## Problem to work on
Only one stretch of the data below should be repeated: the lines from the line containing "1: (648, 59)" through the line containing "33: (678, 26)", inclusive, exactly as they are.
------------------------------
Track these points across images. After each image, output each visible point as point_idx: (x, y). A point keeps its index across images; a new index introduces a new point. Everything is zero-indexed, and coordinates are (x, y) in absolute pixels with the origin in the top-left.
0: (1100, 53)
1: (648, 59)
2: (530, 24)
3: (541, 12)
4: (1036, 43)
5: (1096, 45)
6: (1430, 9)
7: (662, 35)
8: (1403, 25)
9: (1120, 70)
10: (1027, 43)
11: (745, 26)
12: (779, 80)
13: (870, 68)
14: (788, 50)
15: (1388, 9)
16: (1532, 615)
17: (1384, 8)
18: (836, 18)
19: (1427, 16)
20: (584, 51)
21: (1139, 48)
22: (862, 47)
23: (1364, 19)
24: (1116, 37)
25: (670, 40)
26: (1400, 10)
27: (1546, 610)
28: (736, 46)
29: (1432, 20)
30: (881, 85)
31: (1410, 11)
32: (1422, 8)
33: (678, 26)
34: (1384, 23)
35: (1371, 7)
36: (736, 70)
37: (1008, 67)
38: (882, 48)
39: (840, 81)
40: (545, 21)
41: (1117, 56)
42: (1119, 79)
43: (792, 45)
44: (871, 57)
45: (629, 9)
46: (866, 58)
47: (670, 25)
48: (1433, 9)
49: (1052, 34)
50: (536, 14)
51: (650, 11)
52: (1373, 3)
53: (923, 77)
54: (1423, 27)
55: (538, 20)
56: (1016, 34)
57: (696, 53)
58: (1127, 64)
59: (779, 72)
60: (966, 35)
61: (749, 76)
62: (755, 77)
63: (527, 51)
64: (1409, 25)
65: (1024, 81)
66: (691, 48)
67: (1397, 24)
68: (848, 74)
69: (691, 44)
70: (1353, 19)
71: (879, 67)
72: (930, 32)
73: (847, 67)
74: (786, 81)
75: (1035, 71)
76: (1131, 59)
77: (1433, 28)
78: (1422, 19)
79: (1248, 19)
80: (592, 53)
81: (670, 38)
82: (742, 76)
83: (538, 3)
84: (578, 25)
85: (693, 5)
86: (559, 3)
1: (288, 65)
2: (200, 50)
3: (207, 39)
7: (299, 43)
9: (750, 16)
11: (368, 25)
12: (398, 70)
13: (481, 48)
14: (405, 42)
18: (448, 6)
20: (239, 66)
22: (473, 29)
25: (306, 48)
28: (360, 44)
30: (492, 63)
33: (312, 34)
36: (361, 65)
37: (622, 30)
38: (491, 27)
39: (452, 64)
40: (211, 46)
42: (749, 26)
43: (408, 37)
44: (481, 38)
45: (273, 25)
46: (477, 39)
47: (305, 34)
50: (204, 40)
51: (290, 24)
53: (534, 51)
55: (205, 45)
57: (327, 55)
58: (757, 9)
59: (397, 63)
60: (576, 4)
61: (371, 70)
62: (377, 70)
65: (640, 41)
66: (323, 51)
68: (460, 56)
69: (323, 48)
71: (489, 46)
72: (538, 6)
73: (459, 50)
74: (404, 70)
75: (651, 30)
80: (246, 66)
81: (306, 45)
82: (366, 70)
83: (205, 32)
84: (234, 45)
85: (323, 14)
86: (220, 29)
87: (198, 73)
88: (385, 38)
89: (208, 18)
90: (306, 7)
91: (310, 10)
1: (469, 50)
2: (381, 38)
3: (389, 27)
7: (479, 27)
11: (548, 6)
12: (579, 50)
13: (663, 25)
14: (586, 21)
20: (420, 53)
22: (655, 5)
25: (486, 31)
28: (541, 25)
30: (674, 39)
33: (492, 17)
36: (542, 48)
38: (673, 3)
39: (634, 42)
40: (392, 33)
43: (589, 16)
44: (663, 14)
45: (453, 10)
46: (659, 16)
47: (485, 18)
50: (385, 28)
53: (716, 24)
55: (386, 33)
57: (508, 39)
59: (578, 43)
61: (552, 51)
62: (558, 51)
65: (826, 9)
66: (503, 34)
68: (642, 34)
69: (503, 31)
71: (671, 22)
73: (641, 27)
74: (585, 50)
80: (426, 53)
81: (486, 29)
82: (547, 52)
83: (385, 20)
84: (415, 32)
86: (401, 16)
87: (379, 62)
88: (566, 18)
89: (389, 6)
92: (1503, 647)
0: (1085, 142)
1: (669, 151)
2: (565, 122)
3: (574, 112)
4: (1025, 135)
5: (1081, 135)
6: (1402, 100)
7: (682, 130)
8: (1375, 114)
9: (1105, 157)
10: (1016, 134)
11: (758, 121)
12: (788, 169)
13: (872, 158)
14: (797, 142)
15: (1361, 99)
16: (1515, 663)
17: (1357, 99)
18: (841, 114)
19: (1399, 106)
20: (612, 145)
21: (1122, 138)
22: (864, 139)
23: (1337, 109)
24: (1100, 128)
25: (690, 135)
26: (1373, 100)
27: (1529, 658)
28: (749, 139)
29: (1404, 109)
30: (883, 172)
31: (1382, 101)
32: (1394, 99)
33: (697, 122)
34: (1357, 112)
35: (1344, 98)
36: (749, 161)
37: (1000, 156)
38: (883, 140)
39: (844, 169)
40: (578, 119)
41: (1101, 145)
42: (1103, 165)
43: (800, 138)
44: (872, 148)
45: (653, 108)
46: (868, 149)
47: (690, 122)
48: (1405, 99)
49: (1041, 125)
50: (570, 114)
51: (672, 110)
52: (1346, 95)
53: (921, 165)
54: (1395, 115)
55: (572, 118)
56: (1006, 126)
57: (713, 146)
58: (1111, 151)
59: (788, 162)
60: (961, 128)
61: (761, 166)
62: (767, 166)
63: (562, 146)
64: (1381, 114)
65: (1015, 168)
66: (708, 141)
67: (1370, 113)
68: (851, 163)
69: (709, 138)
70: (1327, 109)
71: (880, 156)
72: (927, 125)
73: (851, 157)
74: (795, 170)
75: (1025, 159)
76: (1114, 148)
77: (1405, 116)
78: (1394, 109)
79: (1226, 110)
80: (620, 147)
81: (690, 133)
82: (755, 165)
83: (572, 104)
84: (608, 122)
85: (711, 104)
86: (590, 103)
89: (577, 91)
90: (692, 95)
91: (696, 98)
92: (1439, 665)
------------------------------
## Answer to this task
1: (648, 59)
2: (530, 24)
3: (541, 12)
4: (1036, 43)
5: (1096, 45)
6: (1430, 9)
7: (662, 35)
8: (1403, 25)
9: (1120, 70)
10: (1027, 43)
11: (745, 26)
12: (779, 80)
13: (870, 68)
14: (788, 50)
15: (1388, 9)
16: (1532, 615)
17: (1384, 8)
18: (836, 18)
19: (1427, 16)
20: (584, 51)
21: (1139, 48)
22: (862, 47)
23: (1364, 19)
24: (1116, 37)
25: (670, 40)
26: (1400, 10)
27: (1546, 610)
28: (736, 46)
29: (1432, 20)
30: (881, 85)
31: (1410, 11)
32: (1422, 8)
33: (678, 26)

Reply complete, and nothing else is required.